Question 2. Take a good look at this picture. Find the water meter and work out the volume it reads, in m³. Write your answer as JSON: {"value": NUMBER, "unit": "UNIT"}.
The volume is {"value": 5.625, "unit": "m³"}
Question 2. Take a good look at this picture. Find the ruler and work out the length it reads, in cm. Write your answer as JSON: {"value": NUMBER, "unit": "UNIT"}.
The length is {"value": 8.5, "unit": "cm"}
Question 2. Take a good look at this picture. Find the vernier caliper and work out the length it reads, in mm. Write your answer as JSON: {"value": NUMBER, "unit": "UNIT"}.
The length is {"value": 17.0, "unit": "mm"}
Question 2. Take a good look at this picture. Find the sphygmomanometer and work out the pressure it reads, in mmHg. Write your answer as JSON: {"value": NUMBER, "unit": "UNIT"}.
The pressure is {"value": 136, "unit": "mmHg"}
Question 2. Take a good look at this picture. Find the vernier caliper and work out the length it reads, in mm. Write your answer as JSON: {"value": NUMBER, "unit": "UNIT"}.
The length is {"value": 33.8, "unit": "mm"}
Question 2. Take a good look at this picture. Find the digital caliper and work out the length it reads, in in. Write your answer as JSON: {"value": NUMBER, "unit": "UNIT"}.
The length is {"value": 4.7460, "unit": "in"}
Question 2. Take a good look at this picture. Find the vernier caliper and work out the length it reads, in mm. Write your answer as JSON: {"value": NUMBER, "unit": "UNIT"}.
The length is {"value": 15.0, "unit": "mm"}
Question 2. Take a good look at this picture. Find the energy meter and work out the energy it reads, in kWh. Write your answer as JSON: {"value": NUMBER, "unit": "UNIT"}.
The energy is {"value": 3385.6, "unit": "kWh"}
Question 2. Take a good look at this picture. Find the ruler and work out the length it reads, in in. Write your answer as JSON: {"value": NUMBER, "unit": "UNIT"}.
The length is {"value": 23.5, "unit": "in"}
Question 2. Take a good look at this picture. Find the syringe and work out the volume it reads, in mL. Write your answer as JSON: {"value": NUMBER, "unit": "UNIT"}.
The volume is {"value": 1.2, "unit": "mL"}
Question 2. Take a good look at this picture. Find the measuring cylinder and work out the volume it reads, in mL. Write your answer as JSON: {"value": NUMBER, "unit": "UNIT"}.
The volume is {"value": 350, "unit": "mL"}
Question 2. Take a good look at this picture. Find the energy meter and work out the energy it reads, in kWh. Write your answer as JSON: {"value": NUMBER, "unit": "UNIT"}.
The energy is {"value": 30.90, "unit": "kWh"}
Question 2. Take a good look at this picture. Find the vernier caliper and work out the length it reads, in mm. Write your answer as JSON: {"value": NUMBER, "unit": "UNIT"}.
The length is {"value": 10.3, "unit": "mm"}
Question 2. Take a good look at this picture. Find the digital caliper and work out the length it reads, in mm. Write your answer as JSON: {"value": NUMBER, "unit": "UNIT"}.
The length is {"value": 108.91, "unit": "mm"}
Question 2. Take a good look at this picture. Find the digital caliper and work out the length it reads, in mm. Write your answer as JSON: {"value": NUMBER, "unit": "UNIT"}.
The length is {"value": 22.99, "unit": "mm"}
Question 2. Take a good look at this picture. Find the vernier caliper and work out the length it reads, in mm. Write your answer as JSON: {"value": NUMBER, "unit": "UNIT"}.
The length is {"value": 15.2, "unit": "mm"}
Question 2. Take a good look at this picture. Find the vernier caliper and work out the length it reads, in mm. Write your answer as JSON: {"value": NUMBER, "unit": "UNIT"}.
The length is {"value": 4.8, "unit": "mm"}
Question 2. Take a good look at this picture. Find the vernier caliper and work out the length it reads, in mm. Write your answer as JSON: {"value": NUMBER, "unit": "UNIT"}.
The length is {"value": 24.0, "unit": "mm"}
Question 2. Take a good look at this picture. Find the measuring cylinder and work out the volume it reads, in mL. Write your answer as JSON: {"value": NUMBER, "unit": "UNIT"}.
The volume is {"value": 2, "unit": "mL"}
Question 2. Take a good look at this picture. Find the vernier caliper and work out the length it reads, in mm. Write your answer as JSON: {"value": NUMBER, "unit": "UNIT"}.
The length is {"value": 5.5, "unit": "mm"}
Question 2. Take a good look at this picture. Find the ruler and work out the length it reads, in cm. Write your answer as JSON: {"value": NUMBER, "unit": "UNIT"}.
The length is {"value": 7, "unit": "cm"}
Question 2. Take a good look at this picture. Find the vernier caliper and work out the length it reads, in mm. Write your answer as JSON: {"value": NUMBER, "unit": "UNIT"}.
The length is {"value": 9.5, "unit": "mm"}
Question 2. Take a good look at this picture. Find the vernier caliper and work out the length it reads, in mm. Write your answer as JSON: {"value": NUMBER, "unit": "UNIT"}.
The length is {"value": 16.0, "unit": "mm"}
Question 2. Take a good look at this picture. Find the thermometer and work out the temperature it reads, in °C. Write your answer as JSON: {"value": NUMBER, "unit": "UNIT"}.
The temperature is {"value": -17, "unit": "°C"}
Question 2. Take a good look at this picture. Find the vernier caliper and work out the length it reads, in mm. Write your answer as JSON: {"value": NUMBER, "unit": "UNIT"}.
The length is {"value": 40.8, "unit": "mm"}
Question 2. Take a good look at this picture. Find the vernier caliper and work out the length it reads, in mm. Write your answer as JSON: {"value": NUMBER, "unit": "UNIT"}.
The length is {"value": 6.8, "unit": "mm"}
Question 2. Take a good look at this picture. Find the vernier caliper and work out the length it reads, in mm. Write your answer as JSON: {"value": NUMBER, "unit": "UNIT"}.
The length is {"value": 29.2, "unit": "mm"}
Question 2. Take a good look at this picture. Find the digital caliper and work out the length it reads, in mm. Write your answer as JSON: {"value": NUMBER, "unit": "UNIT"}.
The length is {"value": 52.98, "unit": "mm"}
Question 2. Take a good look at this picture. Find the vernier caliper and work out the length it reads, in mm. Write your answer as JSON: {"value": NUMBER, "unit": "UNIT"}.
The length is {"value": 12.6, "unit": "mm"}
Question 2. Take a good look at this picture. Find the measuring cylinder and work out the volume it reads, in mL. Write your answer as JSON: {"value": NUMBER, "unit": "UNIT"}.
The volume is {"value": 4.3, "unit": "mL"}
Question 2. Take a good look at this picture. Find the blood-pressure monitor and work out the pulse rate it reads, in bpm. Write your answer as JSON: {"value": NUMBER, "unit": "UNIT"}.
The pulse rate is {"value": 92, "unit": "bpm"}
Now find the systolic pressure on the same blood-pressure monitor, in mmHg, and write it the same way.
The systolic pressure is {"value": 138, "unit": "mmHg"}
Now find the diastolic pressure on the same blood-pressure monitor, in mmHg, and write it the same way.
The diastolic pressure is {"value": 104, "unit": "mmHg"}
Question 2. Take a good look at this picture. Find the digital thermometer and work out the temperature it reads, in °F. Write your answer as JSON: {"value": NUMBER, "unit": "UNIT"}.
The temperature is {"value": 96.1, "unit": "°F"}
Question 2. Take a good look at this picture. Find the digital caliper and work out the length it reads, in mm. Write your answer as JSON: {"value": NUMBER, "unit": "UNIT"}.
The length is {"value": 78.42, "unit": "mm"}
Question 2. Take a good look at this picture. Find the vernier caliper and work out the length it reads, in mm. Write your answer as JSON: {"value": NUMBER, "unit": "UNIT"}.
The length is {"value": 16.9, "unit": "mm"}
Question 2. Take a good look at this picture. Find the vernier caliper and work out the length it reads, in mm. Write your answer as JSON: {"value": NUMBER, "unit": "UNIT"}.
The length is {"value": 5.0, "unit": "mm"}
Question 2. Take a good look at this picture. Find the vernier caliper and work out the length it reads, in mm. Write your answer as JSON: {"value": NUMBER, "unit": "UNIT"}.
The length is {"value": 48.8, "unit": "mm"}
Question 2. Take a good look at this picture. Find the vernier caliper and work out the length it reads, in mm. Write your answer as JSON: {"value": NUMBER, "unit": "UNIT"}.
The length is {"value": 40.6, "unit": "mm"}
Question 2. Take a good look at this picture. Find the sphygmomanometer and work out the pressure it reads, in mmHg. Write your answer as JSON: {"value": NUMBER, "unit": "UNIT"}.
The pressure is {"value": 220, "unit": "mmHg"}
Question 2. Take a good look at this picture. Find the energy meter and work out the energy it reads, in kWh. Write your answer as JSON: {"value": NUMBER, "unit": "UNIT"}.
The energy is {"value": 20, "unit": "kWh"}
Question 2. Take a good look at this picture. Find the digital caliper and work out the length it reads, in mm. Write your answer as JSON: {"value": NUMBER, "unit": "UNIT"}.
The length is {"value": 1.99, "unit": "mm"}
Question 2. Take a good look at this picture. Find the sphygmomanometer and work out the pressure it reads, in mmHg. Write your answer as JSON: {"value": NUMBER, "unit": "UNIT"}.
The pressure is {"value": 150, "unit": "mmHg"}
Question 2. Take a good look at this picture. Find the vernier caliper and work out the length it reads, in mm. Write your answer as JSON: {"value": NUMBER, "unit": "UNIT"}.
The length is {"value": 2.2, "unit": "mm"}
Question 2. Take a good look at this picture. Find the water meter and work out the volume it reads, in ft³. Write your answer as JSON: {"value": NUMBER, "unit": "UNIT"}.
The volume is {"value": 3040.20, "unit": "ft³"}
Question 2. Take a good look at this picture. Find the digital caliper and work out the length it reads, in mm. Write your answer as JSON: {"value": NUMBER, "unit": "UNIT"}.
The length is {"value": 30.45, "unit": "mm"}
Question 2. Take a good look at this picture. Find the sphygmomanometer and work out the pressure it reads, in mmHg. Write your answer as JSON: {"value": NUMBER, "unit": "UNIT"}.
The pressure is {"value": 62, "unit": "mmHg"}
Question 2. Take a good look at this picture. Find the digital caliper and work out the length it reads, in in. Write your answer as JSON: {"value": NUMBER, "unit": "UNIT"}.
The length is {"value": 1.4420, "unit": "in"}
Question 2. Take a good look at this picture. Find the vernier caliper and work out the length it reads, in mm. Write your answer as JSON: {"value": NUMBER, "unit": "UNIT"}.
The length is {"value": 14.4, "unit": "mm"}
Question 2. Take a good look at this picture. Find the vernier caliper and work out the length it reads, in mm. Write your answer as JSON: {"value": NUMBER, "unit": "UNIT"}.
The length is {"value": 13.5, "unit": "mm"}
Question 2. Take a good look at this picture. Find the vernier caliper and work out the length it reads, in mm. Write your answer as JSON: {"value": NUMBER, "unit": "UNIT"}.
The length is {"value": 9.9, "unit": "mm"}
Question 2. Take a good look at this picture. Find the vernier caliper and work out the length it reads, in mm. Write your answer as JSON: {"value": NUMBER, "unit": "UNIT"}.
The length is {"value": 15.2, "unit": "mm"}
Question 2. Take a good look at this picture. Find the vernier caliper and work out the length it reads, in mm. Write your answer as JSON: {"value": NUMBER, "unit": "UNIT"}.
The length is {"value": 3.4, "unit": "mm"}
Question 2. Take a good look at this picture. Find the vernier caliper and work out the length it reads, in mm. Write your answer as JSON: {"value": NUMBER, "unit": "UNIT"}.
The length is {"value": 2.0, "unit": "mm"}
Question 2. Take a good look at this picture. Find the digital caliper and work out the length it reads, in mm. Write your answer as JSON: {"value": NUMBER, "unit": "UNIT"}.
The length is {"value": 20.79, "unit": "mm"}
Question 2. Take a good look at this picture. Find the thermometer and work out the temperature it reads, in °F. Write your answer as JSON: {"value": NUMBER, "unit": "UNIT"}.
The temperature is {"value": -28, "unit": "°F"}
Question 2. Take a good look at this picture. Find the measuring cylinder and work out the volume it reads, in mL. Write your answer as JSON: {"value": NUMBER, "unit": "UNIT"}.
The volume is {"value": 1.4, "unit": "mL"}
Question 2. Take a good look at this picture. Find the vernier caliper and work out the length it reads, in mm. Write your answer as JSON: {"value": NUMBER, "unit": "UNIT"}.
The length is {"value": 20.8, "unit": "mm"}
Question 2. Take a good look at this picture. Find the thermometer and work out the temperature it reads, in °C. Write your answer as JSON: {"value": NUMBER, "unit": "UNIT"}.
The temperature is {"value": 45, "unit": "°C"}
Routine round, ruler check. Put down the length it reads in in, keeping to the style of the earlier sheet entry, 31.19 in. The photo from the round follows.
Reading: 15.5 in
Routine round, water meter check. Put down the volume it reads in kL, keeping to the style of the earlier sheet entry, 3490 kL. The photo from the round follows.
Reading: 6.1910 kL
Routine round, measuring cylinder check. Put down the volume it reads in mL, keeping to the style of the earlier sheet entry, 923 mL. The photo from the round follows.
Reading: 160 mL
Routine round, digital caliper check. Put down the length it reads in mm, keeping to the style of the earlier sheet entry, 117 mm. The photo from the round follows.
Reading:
=-=-=-=-=
• **Exercise**: Which lines in the material above contain the word "monitor"? Copy each of them in full.

• **Reply**:
Question 2. Take a good look at this picture. Find the blood-pressure monitor and work out the pulse rate it reads, in bpm. Write your answer as JSON: {"value": NUMBER, "unit": "UNIT"}.
Now find the systolic pressure on the same blood-pressure monitor, in mmHg, and write it the same way.
Now find the diastolic pressure on the same blood-pressure monitor, in mmHg, and write it the same way.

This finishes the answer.